Background: Leaf venation traits are important for many research fields such as systematics and evolutionary biology, plant physiology, climate change, and paleoecology. In spite of an increasing demand for vein trait data, studies are often still data-limited because the development of methods that allow rapid generation of large sets of vein data has lagged behind. Recently, non-destructive X-ray technology has proven useful as an alternative to traditional slow and destructive chemical-based methods. Non-destructive techniques more readily allow the use of herbarium specimens, which provide an invaluable but underexploited resource of vein data and related environmental information. The utility of 2D X-ray technology and microfocus X-ray computed tomography, however, has been compromised by insufficient image resolution. Here, we advanced X-ray technology by increasing image resolution and throughput without the application of contrast agents.
Results: For 2D contact microradiography, we developed a method which allowed us to achieve image resolutions of up to 7 µm, i.e. a 3.6-fold increase compared to the industrial standard (25 µm resolution).

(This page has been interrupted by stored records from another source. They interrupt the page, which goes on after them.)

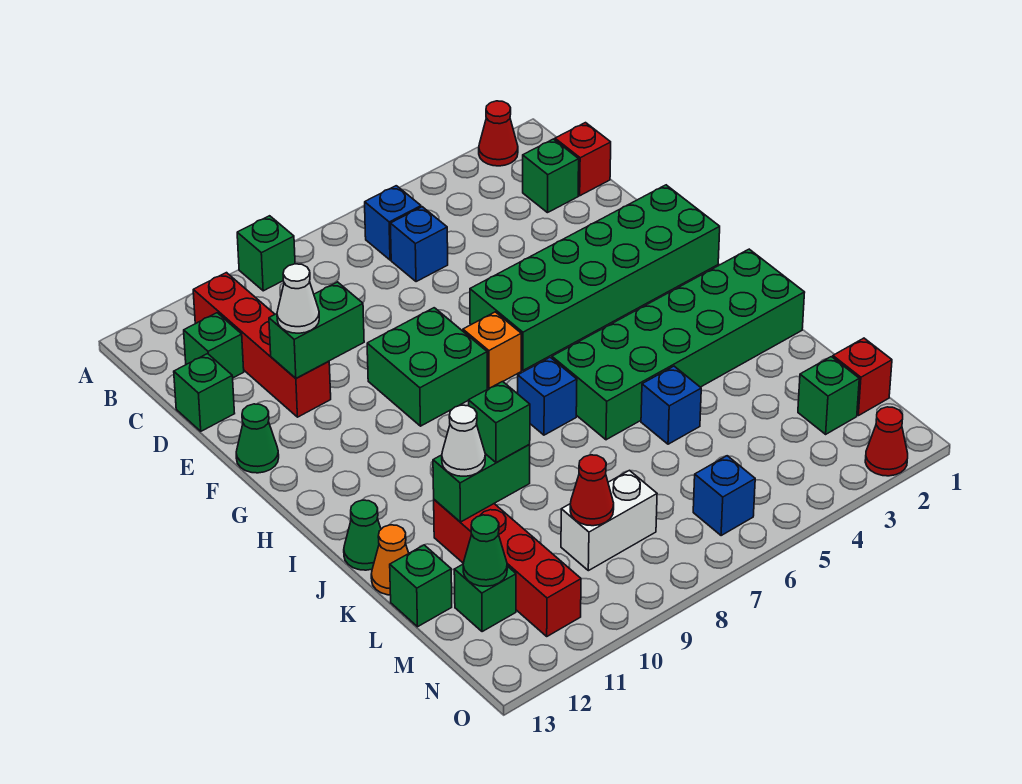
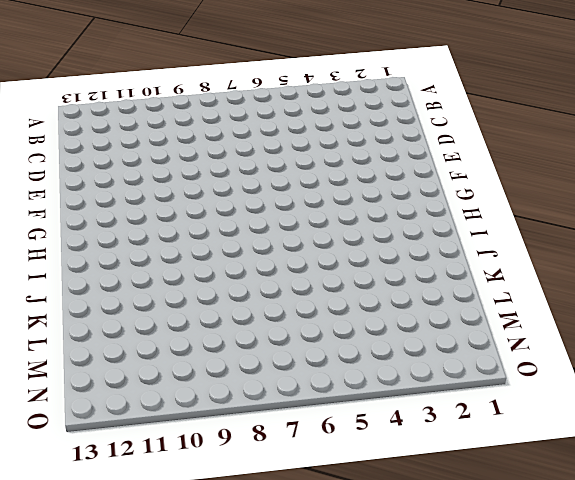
none -> red cone A2 level 1
none -> green brick A9 level 1
none -> blue brick B6 level 1
none -> red brick B11:E11 level 1

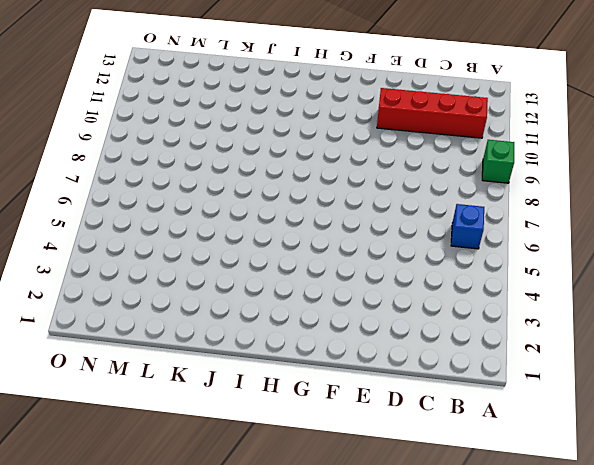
none -> red cone A2 level 1
none -> red brick C1 level 1
none -> green brick C2 level 1
none -> blue brick C6 level 1

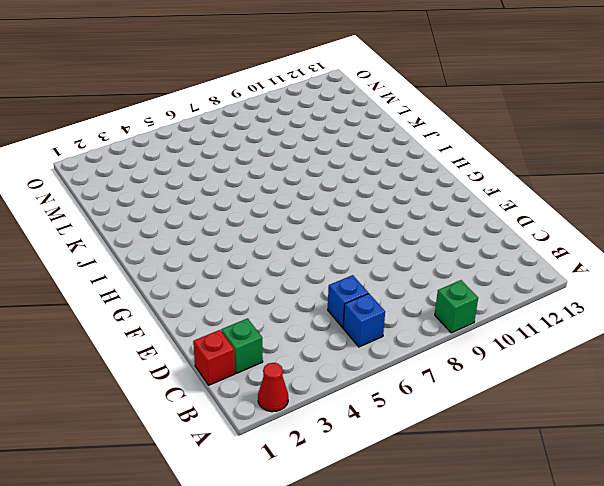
none -> red brick B11:E11 level 1
none -> green brick C12 level 1
none -> green brick D13 level 1
none -> green brick F1:G6 level 1

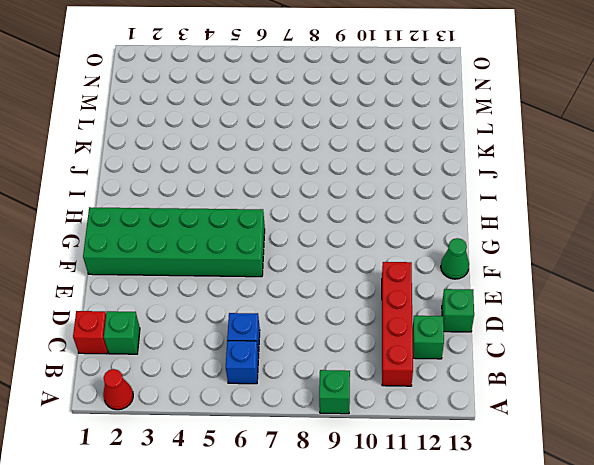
none -> green brick F8:G9 level 1
none -> orange brick G7 level 1
none -> green brick I1:J6 level 1
none -> blue brick I7 level 1

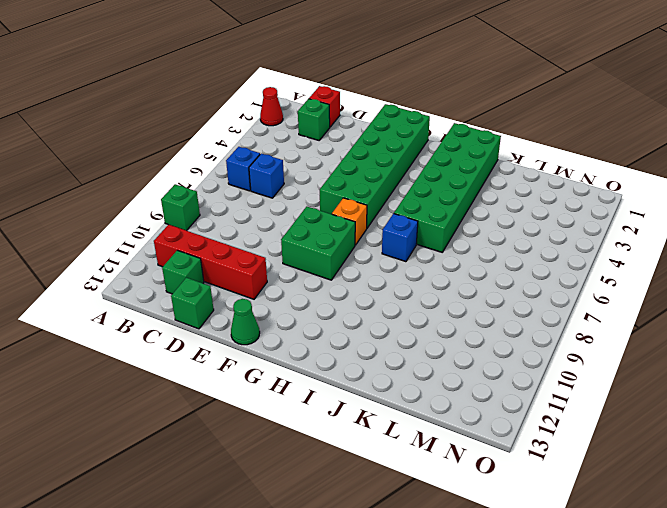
none -> green cone J13 level 1
none -> blue brick K5 level 1
none -> red brick K11:N11 level 1
none -> orange cone K13 level 1

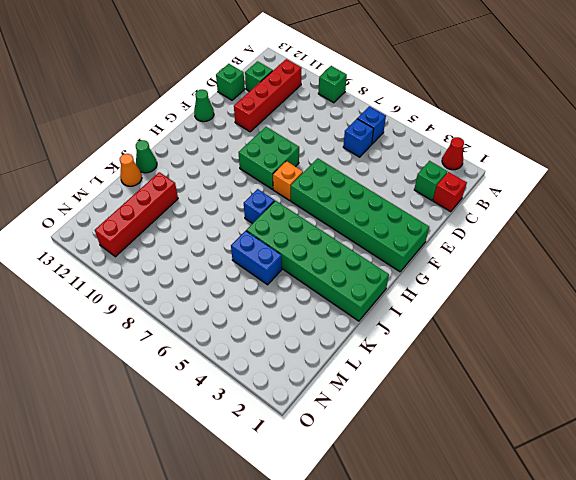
blue brick K5:K6 level 1 -> blue brick K5 level 1
none -> green brick L13 level 1
none -> red brick M1 level 1
none -> green brick M2 level 1
none -> white brick M8:M9 level 1

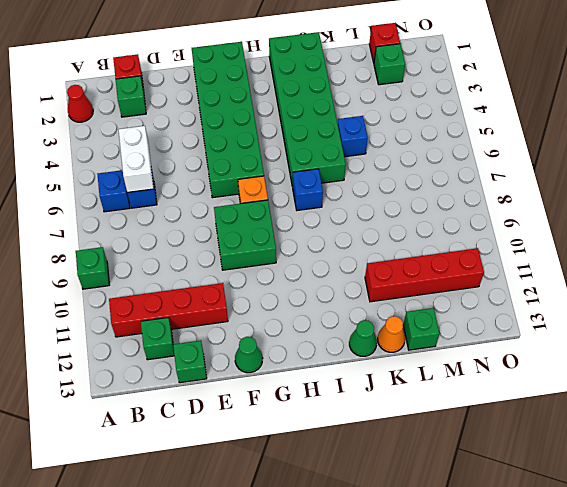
white brick C5:C6 level 2 -> white brick M8:M9 level 1
none -> green brick M12 level 1
none -> blue brick N6 level 1
none -> red cone O2 level 1
none -> green brick E10:E11 level 2

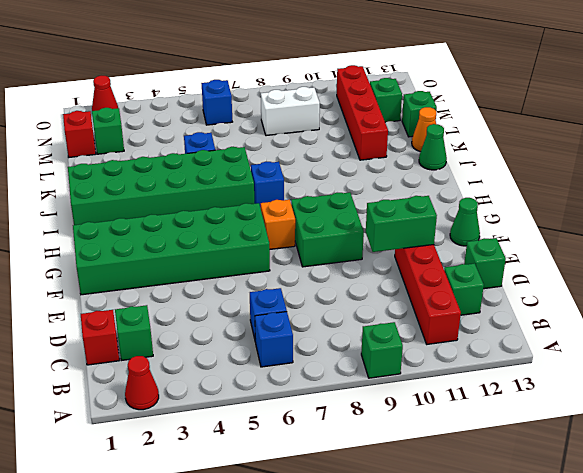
none -> green brick K10:K11 level 2
none -> red cone M9 level 2
none -> green cone M12 level 2
none -> white cone E11 level 3

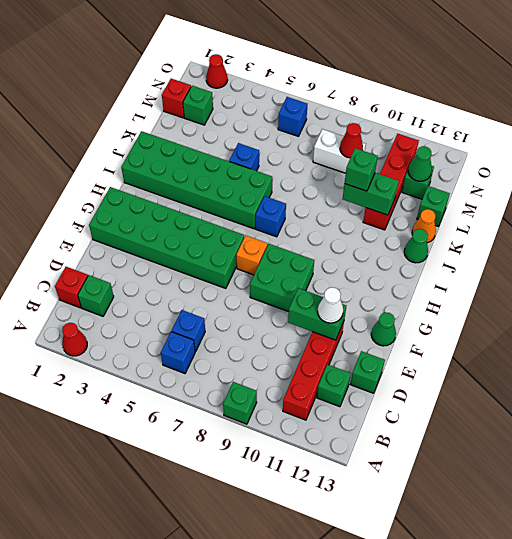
none -> white cone K11 level 3

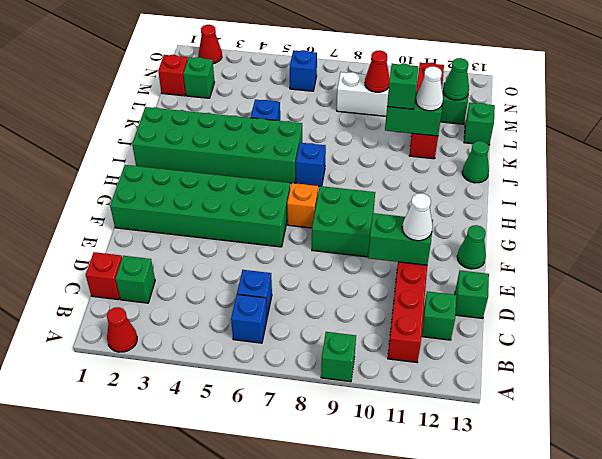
none -> orange cone K13 level 1

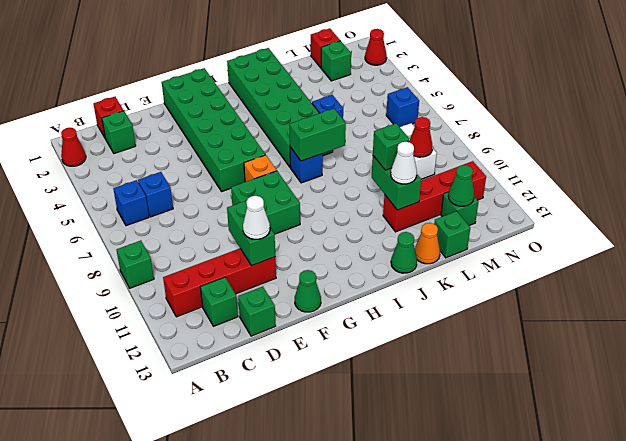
green brick I7:J7 level 2 -> none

Vein tracing was further optimized with our image processing standards that were specifically adjusted for different types of leaf structure and the needs of higher imaging throughput. Based on a test dataset, in 91% of the samples the 7 µm approach led to a significant improvement in estimations of minor vein density compared to the industrial standard. Using microfocus X-ray computed tomography, very high-resolution images were obtained from a virtual 3D–2D transformation process, which was superior to that of 3D images.

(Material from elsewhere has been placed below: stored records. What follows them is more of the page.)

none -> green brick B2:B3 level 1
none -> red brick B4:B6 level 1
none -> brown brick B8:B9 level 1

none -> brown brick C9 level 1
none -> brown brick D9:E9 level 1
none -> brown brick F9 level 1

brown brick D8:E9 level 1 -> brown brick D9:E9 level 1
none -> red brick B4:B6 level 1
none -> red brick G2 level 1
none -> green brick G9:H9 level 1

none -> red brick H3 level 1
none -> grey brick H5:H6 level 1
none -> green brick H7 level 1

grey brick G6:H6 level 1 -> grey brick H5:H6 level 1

Conclusions: Our 2D X-ray method with a significantly improved resolution advances rapid non-destructive bulk scanning at a quality that in many cases is sufficient to determine key venation traits. Together with our high-resolution microfocus X-ray computed tomography method, both non-destructive approaches will help in vein trait data mining from museum collections, which provide an underexploited resource of historical and recent data on environmental and evolutionary change. In spite of the significant increase in effective image resolution, a combination of high-throughput and full visibility of the vein network (including the smallest veins and their connectivity) remains challenging, however.